# Objective A
Decide whether each statement below agrees with the bug thread. For each, answer yes or no and quote the words of the thread that decide it.
(i) The bug's status was changed from NEW to ASSIGNED.
(ii) Wilco reports that the form lets him change the headers.
(iii) The wrong code occurs when compiling at optimization level -O2.

# Extract provided
[Bug rtl-optimization/78041] Wrong code on ARMv7 with -mthumb -mfpu=neon-fp16 -O0

2016-10-21 Thread ktkachov at gcc dot gnu.org
https://gcc.gnu.org/bugzilla/show_bug.cgi?id=78041

ktkachov at gcc dot gnu.org changed:

   What|Removed |Added

 Status|NEW |ASSIGNED

--- Comment #13 from ktkachov at gcc dot gnu.org ---
.

[Bug rtl-optimization/78041] Wrong code on ARMv7 with -mthumb -mfpu=neon-fp16 -O0

2016-10-21 Thread edlinger at gcc dot gnu.org
https://gcc.gnu.org/bugzilla/show_bug.cgi?id=78041

Bernd Edlinger  changed:

   What|Removed |Added

   Assignee|unassigned at gcc dot gnu.org  |wdijkstr at arm dot com

--- Comment #12 from Bernd Edlinger  ---
(In reply to Wilco from comment #11)
> (In reply to ktkachov from comment #10)
> > Confirmed then. Wilco, if you're working on this can you please assign it to
> > yourself?
> 
> Unfortunately the form doesn't allow me to do anything with the headers...

I know that happens.

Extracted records
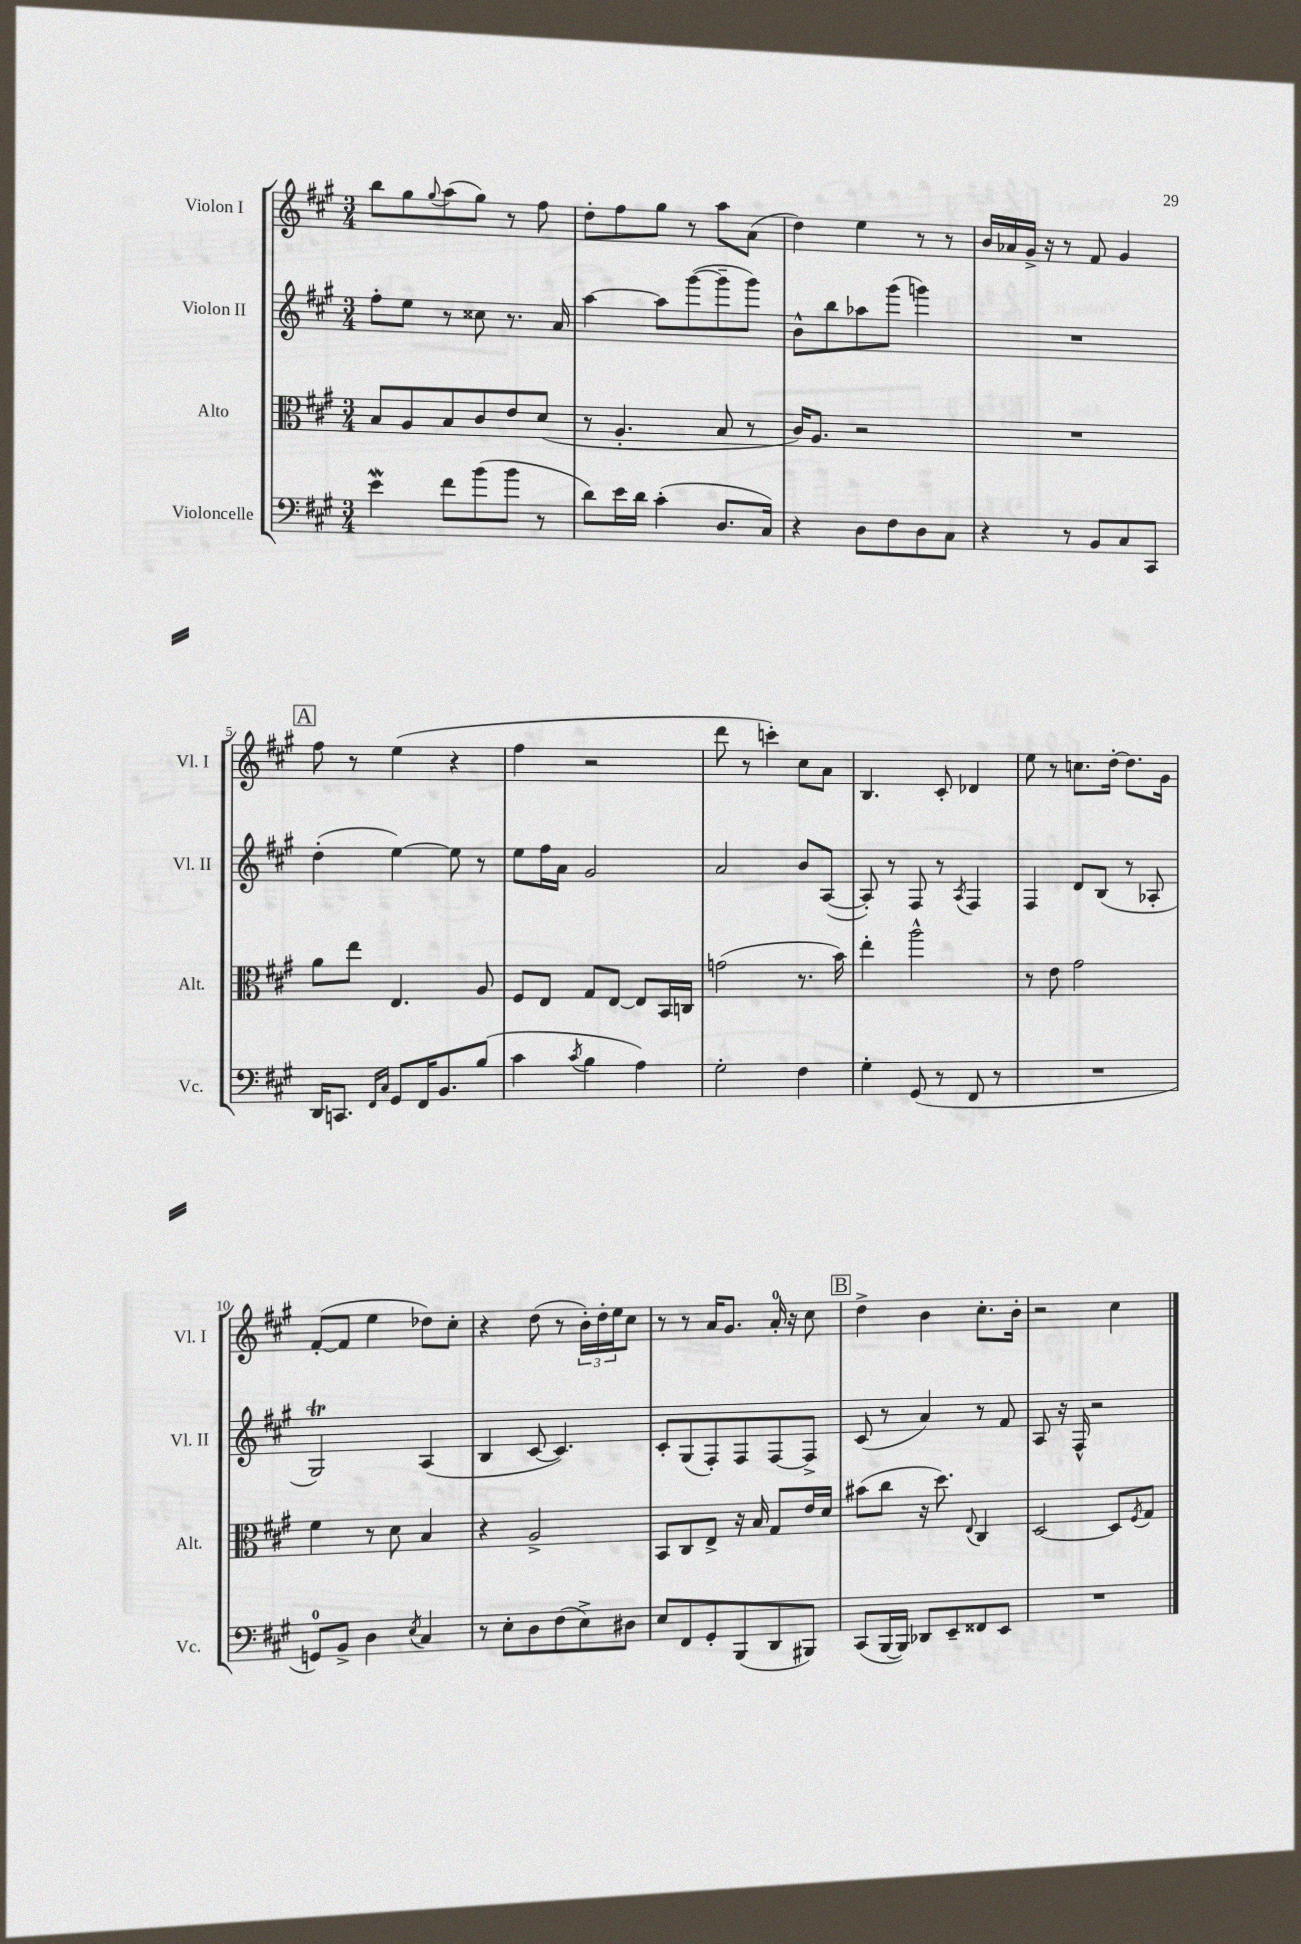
<<
\new StaffGroup <<
\new Staff = "s0" \with { instrumentName = "Violon I" shortInstrumentName = "Vl. I" } {
    \clef treble \key a \major \numericTimeSignature \time 3/4
    b''8 gis''8 \appoggiatura { gis''8 } a''8( gis''8) r8 fis''8 |
    d''8-. fis''8 gis''8 r8 a''8 a'8( |
    d''4) e''4 r8 r8 |
    b'16 aes'16 gis'16-> r16 r8 fis'8 gis'4 |
    \mark \markup { \box "A" } fis''8 r8 e''4( r4 |
    fis''4 r2 |
    d'''8 r8 c'''4-.) cis''8 a'8 |
    b4. cis'8-. des'4 |
    e''8 r8 c''8. d''16~-. d''8. gis'16 |
    fis'8~-.( fis'8 e''4 des''8) cis''8-. |
    r4 d''8( r8 \tuplet 3/2 { b'16-.) d''16-. e''16 } cis''8 |
    r8 r8 a'16 gis'8. a'16-0-. r16 cis''8 |
    \mark \markup { \box "B" } d''4-> b'4 cis''8.-. b'16-. |
    r2 cis''4 \bar "|." |
}
\new Staff = "s1" \with { instrumentName = "Violon II" shortInstrumentName = "Vl. II" } {
    \clef treble \key a \major \numericTimeSignature \time 3/4
    fis''8-. e''8 r8 cisis''8 r8. a'16 |
    a''4~ a''8 gis'''8~( gis'''8-- gis'''8) |
    b'8-^ b''8 aes''8 gis'''8( g'''4) |
    R2. |
    \mark \markup { \box "A" } d''4-.( e''4~) e''8 r8 |
    e''8 fis''16 a'16 gis'2 |
    a'2 b'8 a8~( |
    a8-.) r8 fis8 r8 \acciaccatura { a8 } fis4 |
    fis4 d'8 b8( r8 aes8-. |
    gis2\trill) a4( |
    b4 cis'8~ cis'4.) |
    cis'8-. gis8( fis8-.) fis8 fis8~ fis8-> |
    \mark \markup { \box "B" } cis'8( r8 a'4) r8 fis'8 |
    a8 r16 fis16-^ r2 \bar "|." |
}
\new Staff = "s2" \with { instrumentName = "Alto" shortInstrumentName = "Alt." } {
    \clef alto \key a \major \numericTimeSignature \time 3/4
    b8 a8 b8 cis'8 e'8 d'8( |
    r8 a4.-. b8 r8 |
    cis'16) a8. r2 |
    R2. |
    \mark \markup { \box "A" } a'8 e''8 e4. a8 |
    fis8 e8 gis8 e8~ e8 b,16 c16 |
    g'2( r8. b'16) |
    e''4-. a''2-^ |
    r8 e'8 gis'2 |
    fis'4 r8 d'8 b4 |
    r4 a2-> |
    b,8 cis8 e8-> r16 b16 gis8 e'16 d'16 |
    \mark \markup { \box "B" } bis'8( cis''8 r16 d''8.) \appoggiatura { e8 } cis4 |
    d2~ d8 \acciaccatura { fis8 } gis8 \bar "|." |
}
\new Staff = "s3" \with { instrumentName = "Violoncelle" shortInstrumentName = "Vc." } {
    \clef bass \key a \major \numericTimeSignature \time 3/4
    e'4\mordent fis'8 b'8( b'8 r8 |
    d'8) e'16 d'16 cis'4-.( d8. cis16) |
    r4 d8 fis8 d8 cis8 |
    r4 r8 b,8 cis8 cis,8 |
    \mark \markup { \box "A" } d,16 c,8. \grace { fis,16 cis16 } gis,8 fis,16 b,8. b8( |
    cis'4 \acciaccatura { cis'8 } b4 a4) |
    gis2-. fis4 |
    gis4-. gis,8( r8 fis,8 r8 |
    R2. |
    g,8-0) b,8-> d4 \acciaccatura { e8 } cis4 |
    r8 e8-. d8 fis8( e8->) dis8 |
    e8 fis,8 gis,8-. b,,8( d,8 bis,,8) |
    \mark \markup { \box "B" } cis,8( b,,16~ b,,16) des,8 e,8-- fisis,8 e,8 |
    R2. \bar "|." |
}
>>
>>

# Objective B
Put into a numbered list the lines of the listing from its start through the line containing "d'''8 r8 c'''4-.) cis''8 a'8 |", inclusive, omitting blank lines and leaving out the pictures.

# Reply A
(i) Yes: "Status|NEW |ASSIGNED"
(ii) No: "Unfortunately the form doesn't allow me to do anything with the headers..."
(iii) No: "Wrong code on ARMv7 with -mthumb -mfpu=neon-fp16 -O0"

# Reply B
1. <<
2. \new StaffGroup <<
3. \new Staff = "s0" \with { instrumentName = "Violon I" shortInstrumentName = "Vl. I" } {
4.     \clef treble \key a \major \numericTimeSignature \time 3/4
5.     b''8 gis''8 \appoggiatura { gis''8 } a''8( gis''8) r8 fis''8 |
6.     d''8-. fis''8 gis''8 r8 a''8 a'8( |
7.     d''4) e''4 r8 r8 |
8.     b'16 aes'16 gis'16-> r16 r8 fis'8 gis'4 |
9.     \mark \markup { \box "A" } fis''8 r8 e''4( r4 |
10.     fis''4 r2 |
11.     d'''8 r8 c'''4-.) cis''8 a'8 |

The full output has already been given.